§ **Required work**:
Count the lines in the rows below that contain the word "scatter", and give only that number.

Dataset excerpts

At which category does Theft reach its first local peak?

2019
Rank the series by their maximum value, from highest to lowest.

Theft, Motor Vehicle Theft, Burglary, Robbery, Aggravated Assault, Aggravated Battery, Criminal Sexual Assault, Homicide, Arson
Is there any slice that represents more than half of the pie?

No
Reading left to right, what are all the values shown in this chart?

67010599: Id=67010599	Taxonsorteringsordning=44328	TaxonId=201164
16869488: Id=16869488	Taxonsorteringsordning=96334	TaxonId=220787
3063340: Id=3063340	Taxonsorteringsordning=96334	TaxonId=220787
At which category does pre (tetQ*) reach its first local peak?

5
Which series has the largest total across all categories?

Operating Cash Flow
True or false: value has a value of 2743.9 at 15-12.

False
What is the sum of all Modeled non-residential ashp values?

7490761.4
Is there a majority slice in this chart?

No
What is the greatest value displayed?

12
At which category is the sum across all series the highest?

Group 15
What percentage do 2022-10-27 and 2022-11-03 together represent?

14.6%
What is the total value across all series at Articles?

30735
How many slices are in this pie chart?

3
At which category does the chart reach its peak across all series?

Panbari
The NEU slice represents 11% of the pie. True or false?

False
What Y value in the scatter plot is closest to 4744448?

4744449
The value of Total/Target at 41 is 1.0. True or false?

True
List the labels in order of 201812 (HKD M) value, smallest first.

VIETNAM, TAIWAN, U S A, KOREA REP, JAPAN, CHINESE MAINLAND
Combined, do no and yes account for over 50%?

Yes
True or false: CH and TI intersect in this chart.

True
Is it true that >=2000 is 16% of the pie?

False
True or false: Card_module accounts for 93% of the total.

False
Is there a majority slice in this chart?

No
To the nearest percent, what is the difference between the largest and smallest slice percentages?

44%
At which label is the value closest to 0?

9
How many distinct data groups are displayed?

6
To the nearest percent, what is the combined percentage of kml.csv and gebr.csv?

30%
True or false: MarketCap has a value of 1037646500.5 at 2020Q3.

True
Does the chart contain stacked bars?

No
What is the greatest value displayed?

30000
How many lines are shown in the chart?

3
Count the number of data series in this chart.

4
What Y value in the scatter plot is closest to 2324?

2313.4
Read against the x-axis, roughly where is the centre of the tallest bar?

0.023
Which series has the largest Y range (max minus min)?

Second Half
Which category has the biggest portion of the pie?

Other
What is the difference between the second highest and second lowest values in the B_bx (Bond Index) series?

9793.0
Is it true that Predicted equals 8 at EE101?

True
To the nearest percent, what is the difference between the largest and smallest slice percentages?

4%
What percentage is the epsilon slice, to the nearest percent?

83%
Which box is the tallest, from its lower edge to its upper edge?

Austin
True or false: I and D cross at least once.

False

§ **Response area**:
2